GMvandeVen / continual-learning

PyTorch implementation of various methods for continual learning (XdG, EWC, SI, LwF, FROMP, DGR, BI-R, ER, A-GEM, iCaRL, Generative Classifier) in three different scenarios.
MIT License
1.54k stars 310 forks source link

Joint training results different for different types of incremental learning? #25

Closed toshi2k2 closed 1 year ago

toshi2k2 commented 1 year ago

Isn't joint training defined as training done on all the data at the same time? In that case, shouldn't it be the same for all three scenarios of CL? However, the results from the code (and in the paper) are not the same. Is joint training defined differently?

GMvandeVen commented 1 year ago

Joint training is indeed training on all the data at the same time, but this gives different results for the three continual learning scenarios because in each scenario the network must learn something else. For Split MNIST, the different mappings that the network is supposed to learn are illustrated in Figure 2 in the accompanying article (https://www.nature.com/articles/s42256-022-00568-3#Fig2). Hope this helps!

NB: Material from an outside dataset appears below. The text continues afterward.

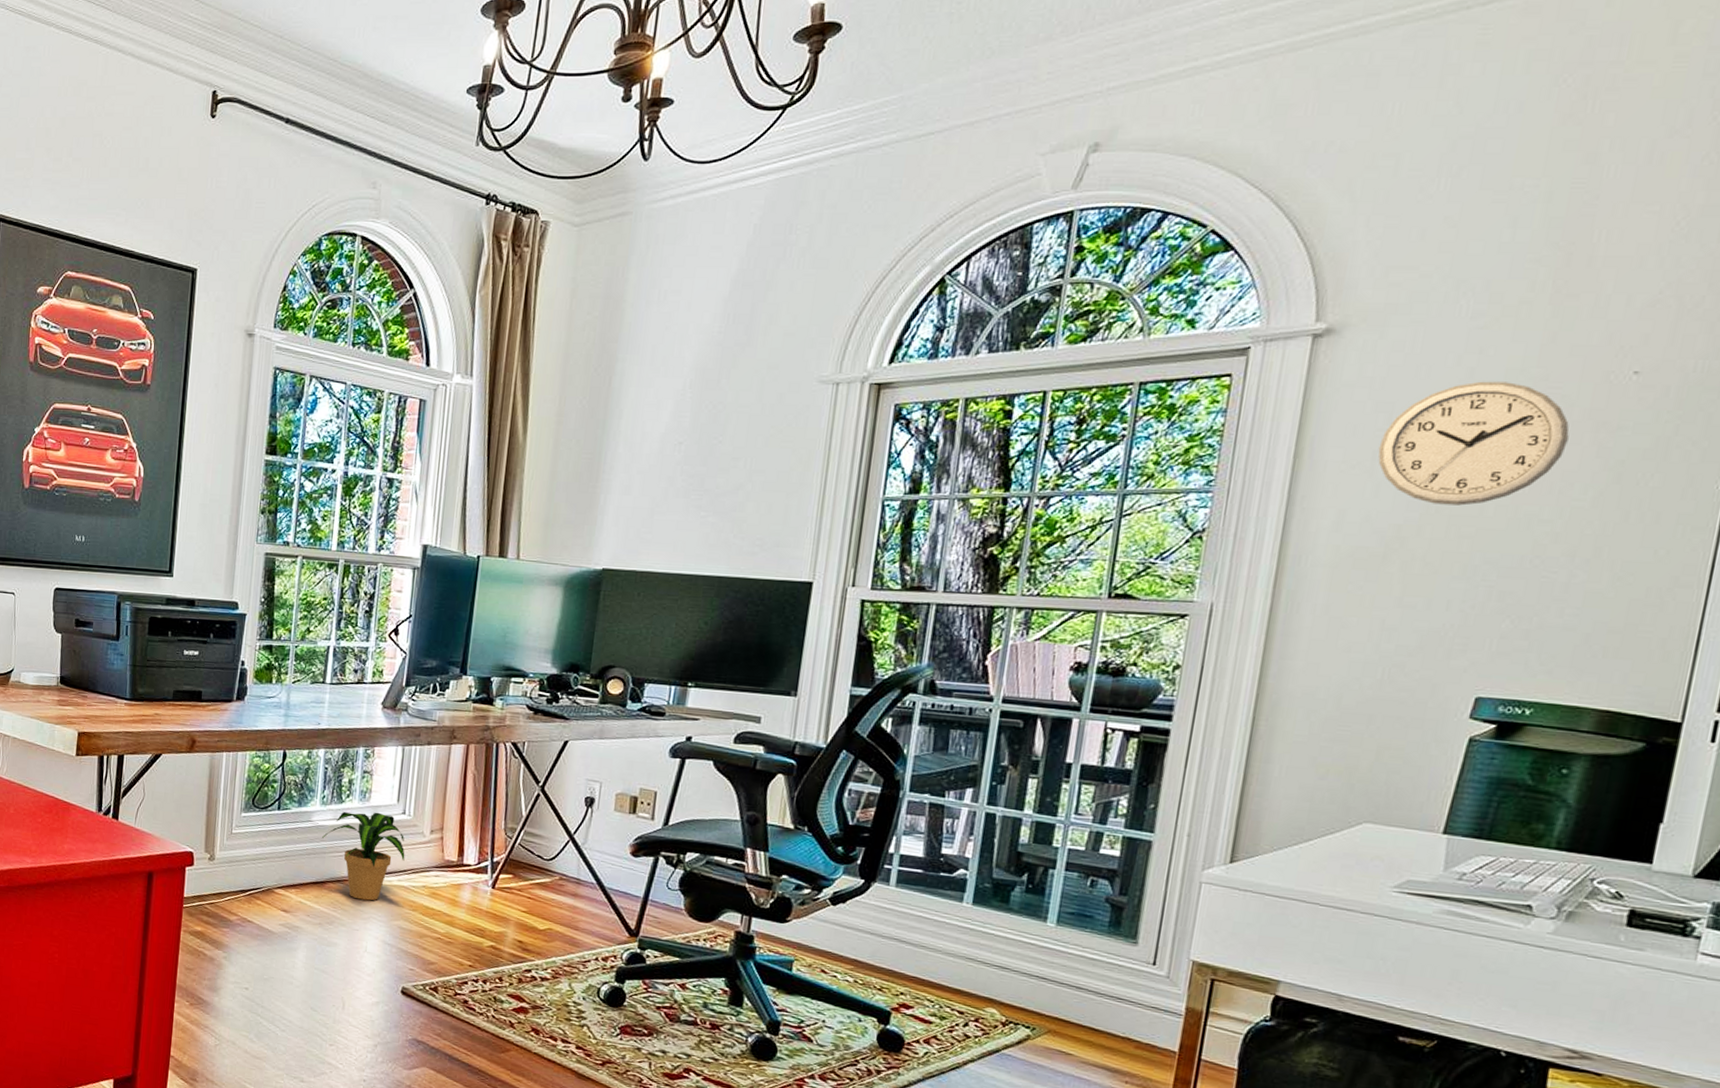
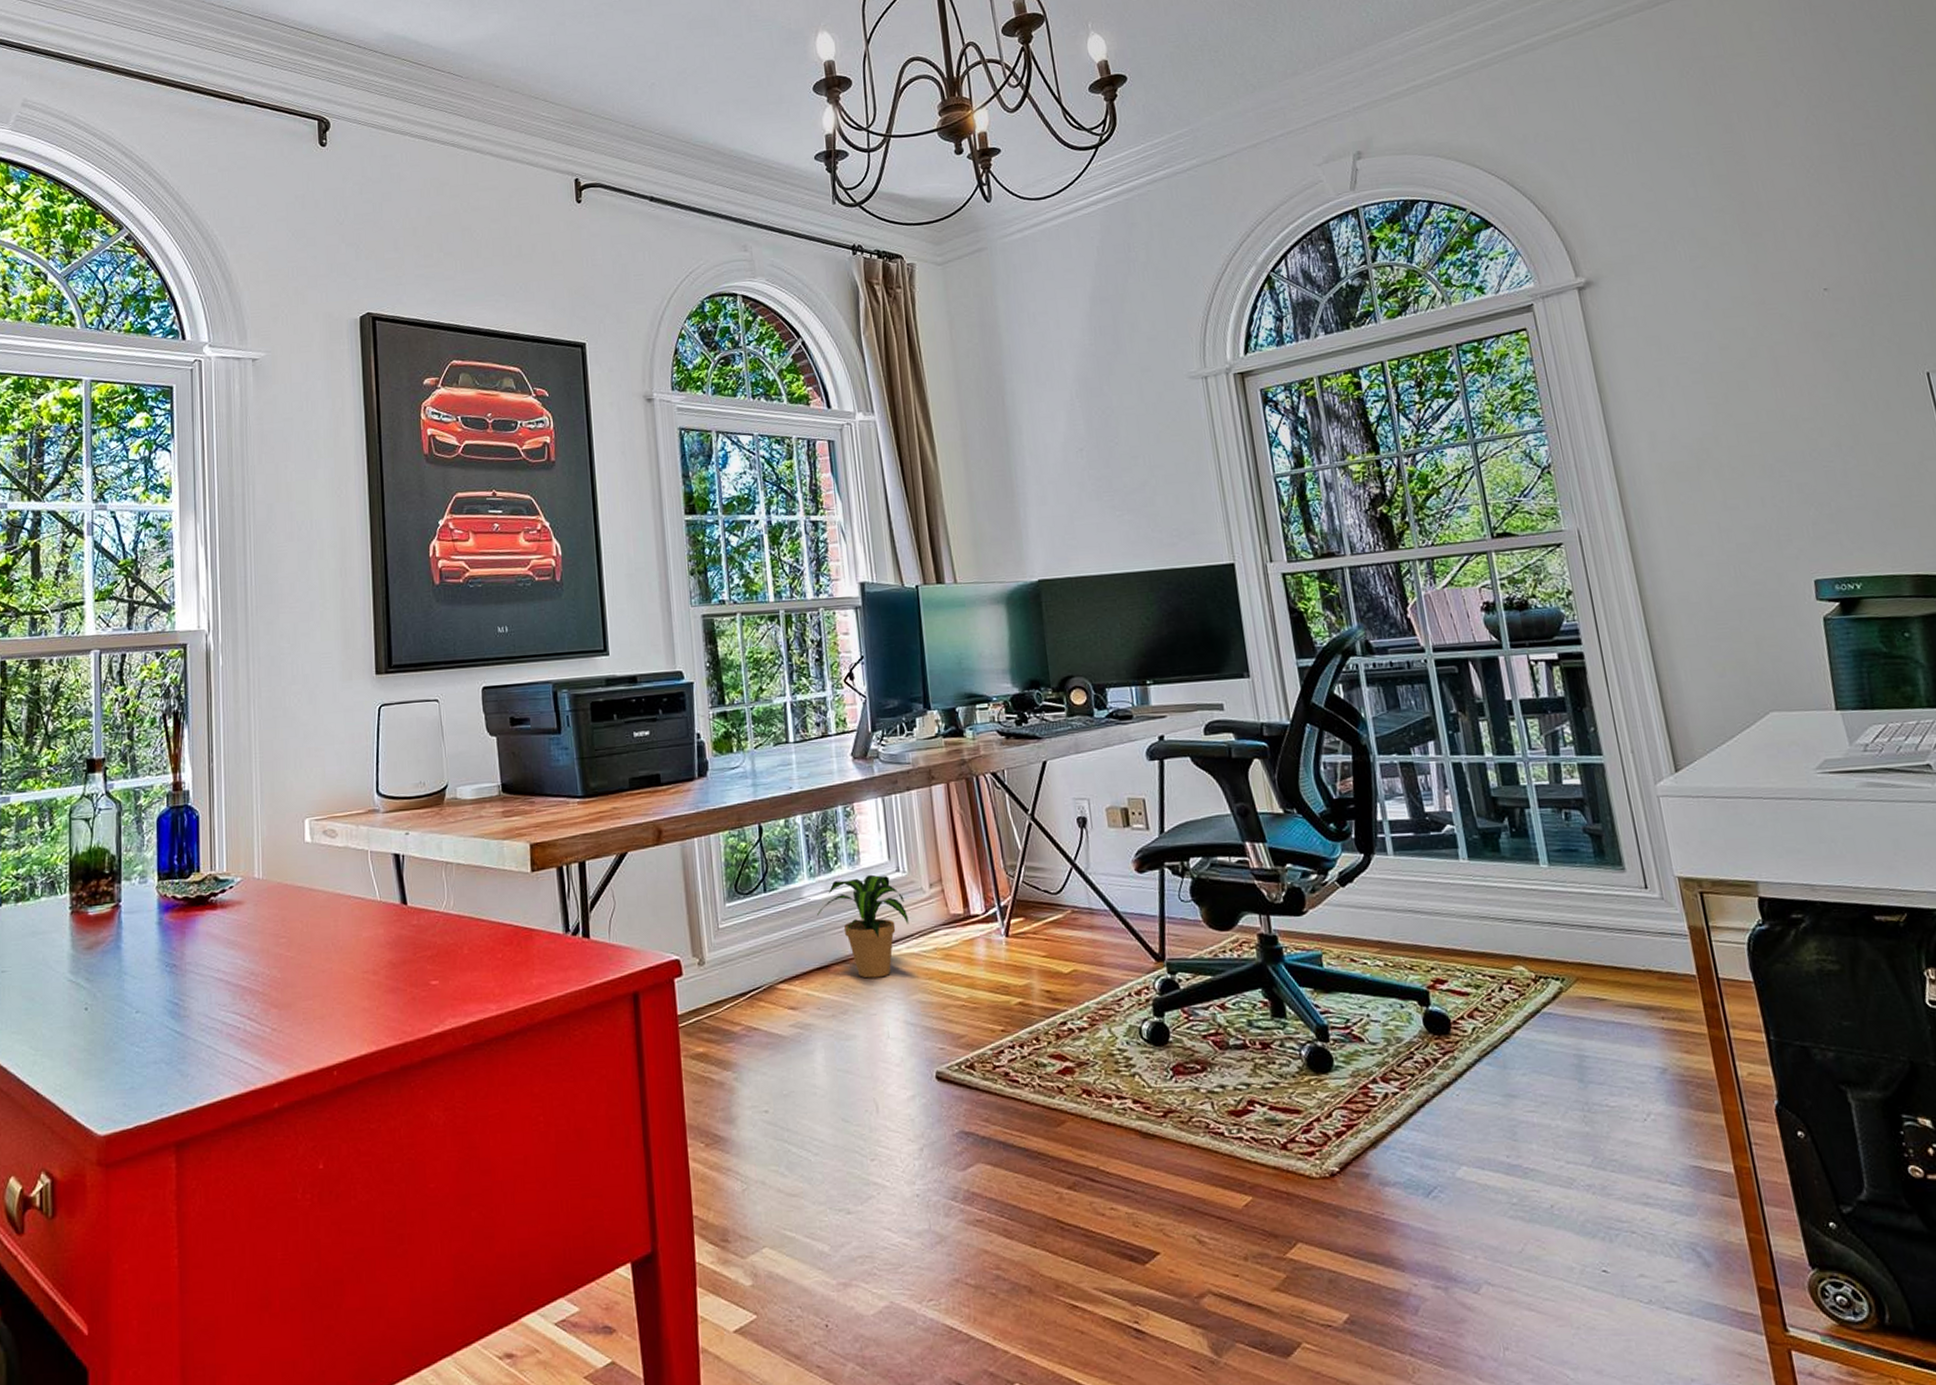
wall clock: present [1378,381,1570,506] -> none [1659,308,1800,417]

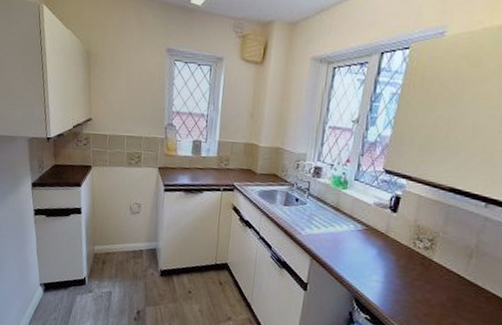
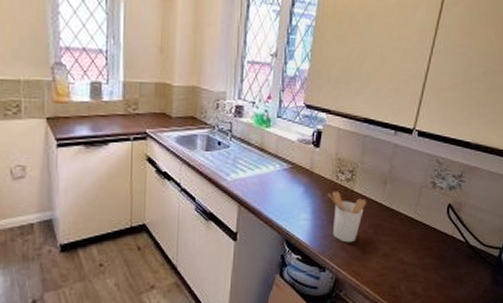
utensil holder: none [402,257,446,313] -> present [327,191,366,243]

toshi2k2 commented 1 year ago

So, for joint training (task incremental and domain incremental), the output size is equal to 'within-context' label size (for above example, its 2) and for class incremental its the 'global-label' size which is 10 in the above case. Is my understanding correct?

GMvandeVen commented 1 year ago

For domain- and class-incremental learning that is correct. For task-incremental learning the output size is typically taken to be equal to the 'global-label' size, with the provided context label being used to set only those output units of classes in the current task to 'active' (i.e., to have a multi-head output layer).